Eine weitere originelle Idee versteckt sich hinter dem Konzept der Magdalenas. Bei diesen handelt es sich um Menschen, die durch Berührung die Gedanken anderer Menschen "lesen" und diese manipulieren können. Diesen Vorgang durchlebt man beim Lesen einige Male und Bernard beschreibt ihn derart plastisch und fantastisch, dass man das Gefühl hat, dabei in eine Art Zwischenwelt gesogen zu werden. Grandios! Im ersten Band bietet Bernard außerdem bereits einen kleinen Einblick in die Kultur und die Organisation der Magdalenas und hier steckt wirklich viel Potenzial für die Nachfolgebände drinnen und ich bin gespannt, was wir im Verlauf der Reihe über die Magdalenas und ihre außergewöhnlichen Fähigkeiten erfahren werden.

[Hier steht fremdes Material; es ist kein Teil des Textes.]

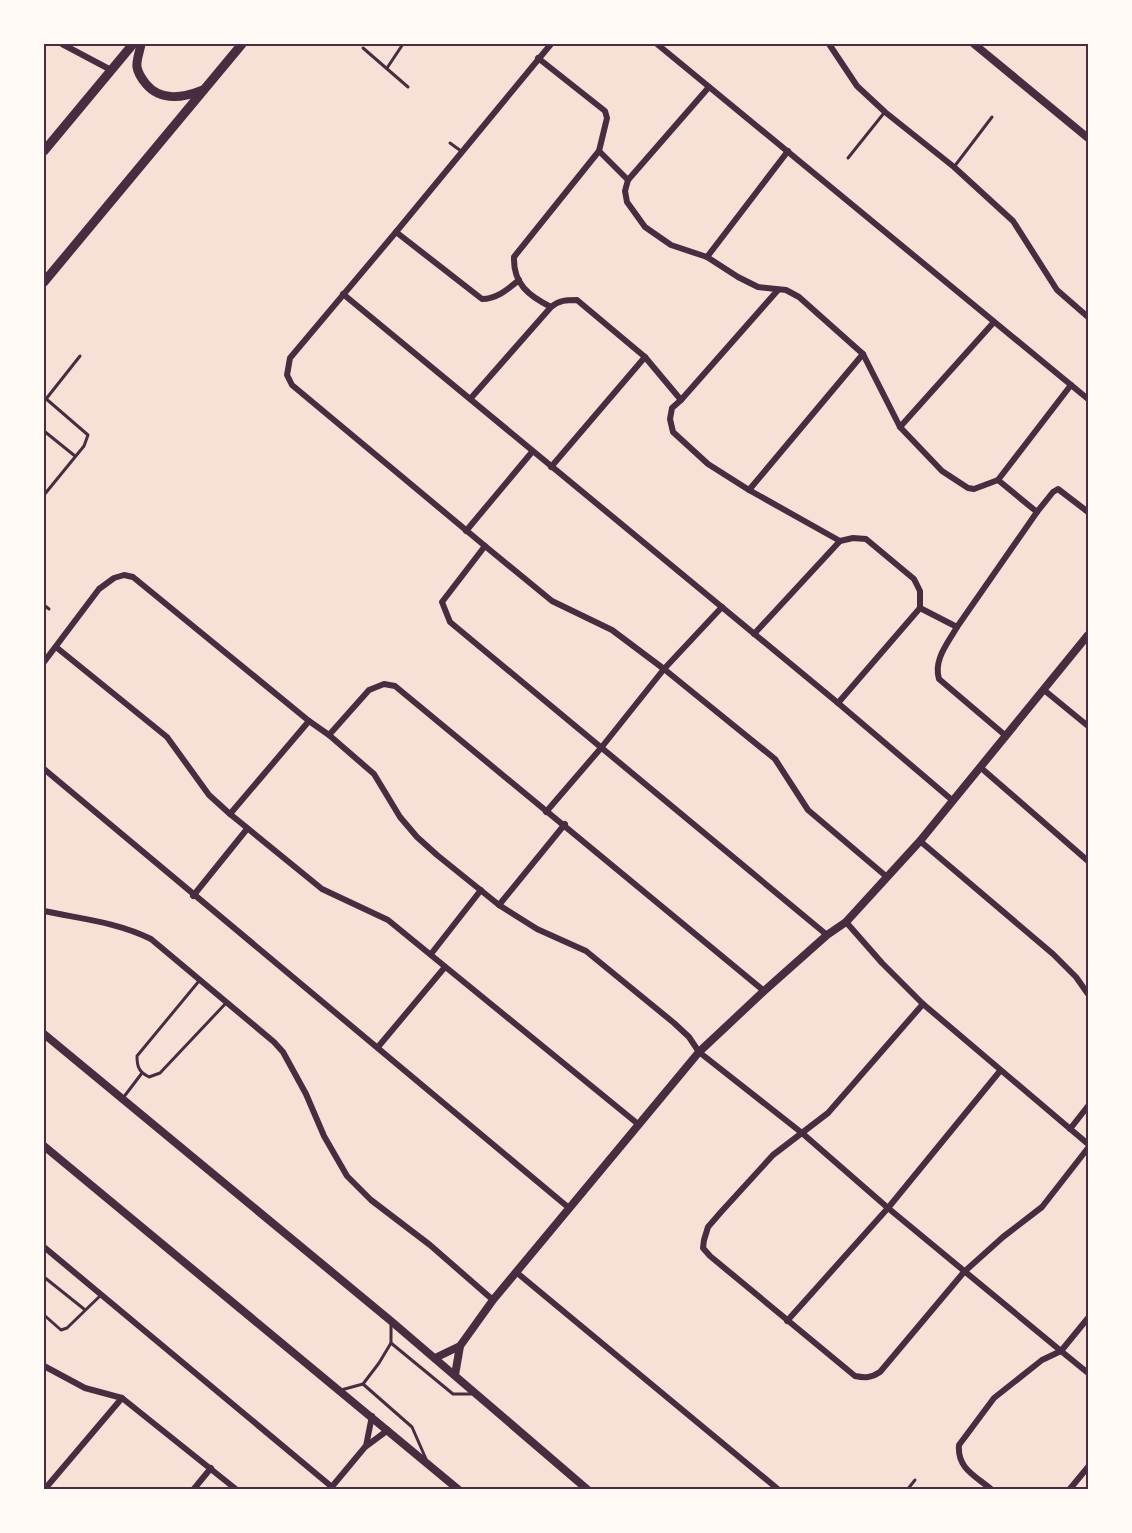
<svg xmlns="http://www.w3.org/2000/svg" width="1132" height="1533" font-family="'Fira Sans',sans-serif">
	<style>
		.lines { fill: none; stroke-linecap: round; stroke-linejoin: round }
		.service { stroke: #4a2c40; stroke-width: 3 }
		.minor { stroke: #4a2c40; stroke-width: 6 }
		.tertiary { stroke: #4a2c40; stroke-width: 8 }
		.secondary { stroke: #4a2c40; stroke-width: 8 }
		.primary { stroke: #4a2c40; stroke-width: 9 }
		.neatline { fill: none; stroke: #4a2c40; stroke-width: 2 }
	</style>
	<rect width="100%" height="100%" fill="#f7e1d7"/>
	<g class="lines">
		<g class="service">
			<path d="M363,48l45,39"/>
			<path d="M387,68l16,-24"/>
			<path d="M450,143l11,8"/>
			<path d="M848,158l36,-45"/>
			<path d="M954,167l38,-50"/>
			<path d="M44,397l44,38 -4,11 -40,49"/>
			<path d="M46,399l34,-43"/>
			<path d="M44,431l31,25"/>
			<path d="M44,605l5,4"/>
			<path d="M199,981l-62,75c0,11 2,16 12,21l11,-4 67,-71"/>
			<path d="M123,1098l19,-25"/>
			<path d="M44,1277l40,32"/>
			<path d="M44,1315l17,15 6,-2 34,-33"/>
			<path d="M391,1343l62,51h20"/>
			<path d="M363,1384l49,43 14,32"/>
			<path d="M341,1390l22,-6 16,-21 12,-20v-20"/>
			<path d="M907,1490l8,-10"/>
		</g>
		<g class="minor">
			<path d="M62,44l49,26"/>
			<path d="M551,44l-155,188 -106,126 -3,17 5,10 193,161 -43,56 8,20 377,313"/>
			<path d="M657,44l431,355"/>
			<path d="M829,44l28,42 28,26 69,55 59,54 44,69 31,27"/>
			<path d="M538,58l67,53 2,7 -8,33 29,29 -3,11 2,11 18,25 26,18 36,12 31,20 20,10 28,3 13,7 64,57 37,73 42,44 26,17 6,1 24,-9 39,32 16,-20 5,-3 30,23"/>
			<path d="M628,180l81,-93"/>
			<path d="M396,232l86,67c15,0 26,-10 37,-19"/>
			<path d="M707,257l81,-106"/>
			<path d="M343,294l495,409 114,97"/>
			<path d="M551,307c-22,-11 -38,-23 -37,-50l85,-106"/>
			<path d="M471,398l80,-91c8,-7 16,-7 26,-7l68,57 36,43 -9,8 -2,11 3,13 35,32 41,26"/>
			<path d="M681,400l97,-110"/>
			<path d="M900,427l94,-105"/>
			<path d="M551,467l94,-110"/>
			<path d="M998,480l73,-95"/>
			<path d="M466,531l66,-79"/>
			<path d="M840,541l-91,-51 114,-136"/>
			<path d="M485,546l67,55 60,29 52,39 111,90 33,51 79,67"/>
			<path d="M920,608l37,19 80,-115"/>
			<path d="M957,627c-9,16 -24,33 -18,52l67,57"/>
			<path d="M754,634l86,-93 13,-3 13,1 48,40 6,12v17l-82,95"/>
			<path d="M56,647l111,90 42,58 21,19 79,-93"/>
			<path d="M44,662l55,-73 15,-11 10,-3 9,2 176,144 20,14 45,39 26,43 17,20 20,18 62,50 38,24 49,22 88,72 15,14 10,15 103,81 86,75 173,143 -19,9 -48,38 -35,47c-2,24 17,31 33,45"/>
			<path d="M1044,690l44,36"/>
			<path d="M329,735l40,-45 15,-6 11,2 369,305"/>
			<path d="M980,767l108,94"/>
			<path d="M44,769l525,439"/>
			<path d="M546,812l55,-64 63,-79 58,-62"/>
			<path d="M230,814l92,75 66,31 250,204"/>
			<path d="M920,841l133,113 23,23 12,17"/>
			<path d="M193,896l54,-67"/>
			<path d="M499,905l66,-81"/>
			<path d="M44,911c37,8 73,11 107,28l123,103 9,10 23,42 18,42 23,40 24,24 59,45 63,55"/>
			<path d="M846,922l36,41 41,41 165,140"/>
			<path d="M431,954l50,-64"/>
			<path d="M923,1004l-95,109 -55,42 -52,57 -13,15 -4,13 -1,8 7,8 145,120c10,2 16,2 25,-4l84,-100 39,-35 39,-30 46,-59"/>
			<path d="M378,1047l67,-80"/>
			<path d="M1070,1129l18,-23"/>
			<path d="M44,1247l288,240"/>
			<path d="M516,1272l263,218"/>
			<path d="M1088,1318l-27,33 27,22"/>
			<path d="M787,1321l101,-113 112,-137"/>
			<path d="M44,1366l41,22 37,10 115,92"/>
			<path d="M366,1446l6,-30"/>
			<path d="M330,1489l35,-42 23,-17"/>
			<path d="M44,1490l78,-92"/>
			<path d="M193,1490l18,-22"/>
			<path d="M1069,1490l19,-23"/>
		</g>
		<g class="tertiary">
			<path d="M435,1358l25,-12"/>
			<path d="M455,1375l5,-29 33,-46 206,-248 65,-61 63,-56 19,-13 74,-81 168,-206"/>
		</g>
		<g class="secondary">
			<path d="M974,44l114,94"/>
			<path d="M44,1034l347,287 197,169"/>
			<path d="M44,1146l415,344"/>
		</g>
		<g class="primary">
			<path d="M141,44c-1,7 -5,16 -4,23 1,7 5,12 9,17 15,18 37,14 57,6"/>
			<path d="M44,151l89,-107"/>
			<path d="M44,282l198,-238"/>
		</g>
	</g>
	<rect width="1132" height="1533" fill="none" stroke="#fffaf5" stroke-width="90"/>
	<rect x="45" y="45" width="1042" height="1443" class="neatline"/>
</svg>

Der Roman ist also angefüllt mit zahlreichen faszinierenden, fantastischen und spannenden Elementen, die eine reichhaltige Basis für die Geschichte bilden. Die Handlung hat vor allem Reas zunehmend verzweifelten Versuch, ihre Fähigkeiten zu verbergen, ihr gefährliches Leben als Bodyguard des Kronprinzen im gläsernen Buckingham Palace und, der Klappentext deutet es bereits an, die sich anbahnende Liebesbeziehung zwischen Rea und Prinz Robin zum Gegenstand. Hier gibt es einige Überraschungen und gelungene Plot Twists, die Spannung aufkommen lassen, aber auch ein paar sehr stereotype Handlungselemente. Der ruppige, eingebildete Prinz etwa, hinter dessen Fassade sich ein sanftmütiger, liebenswerter Charakter verbirgt. Oder die Magdalena Rea, die sich eben ausgerechnet in ihren ärgsten Feind verliebt. Die Romanze zwischen den beiden hat mich einfach nicht so ganz vom Hocker gerissen - das hat dafür aber die phänomenal gestaltete Welt mit all ihren Tücken und Gefahren und dabei ihrer düster faszinierenden Schönheit geschafft. Und genau deswegen bin ich super gespannt auf den zweiten Band der Reihe.

Mein Fazit:
Ein Fantasy-Debüt, das mich überrascht, fasziniert und in seinen Bann gezogen hat: Palace of Glass - Die Wächterin ist ein vielversprechender und spannender Reihenauftakt mit einem spektakulären Worldbuilding, einer starken Heldin und jeder Menge Überraschungsmomenten. Ich war zwar nicht ganz so empfänglich für die doch sehr typische Liebesgeschichte, alles andere aber hat mich absolut überzeugt. Sicherlich eine der großen Neuerscheinungen im Frühjahr. Freut euch drauf!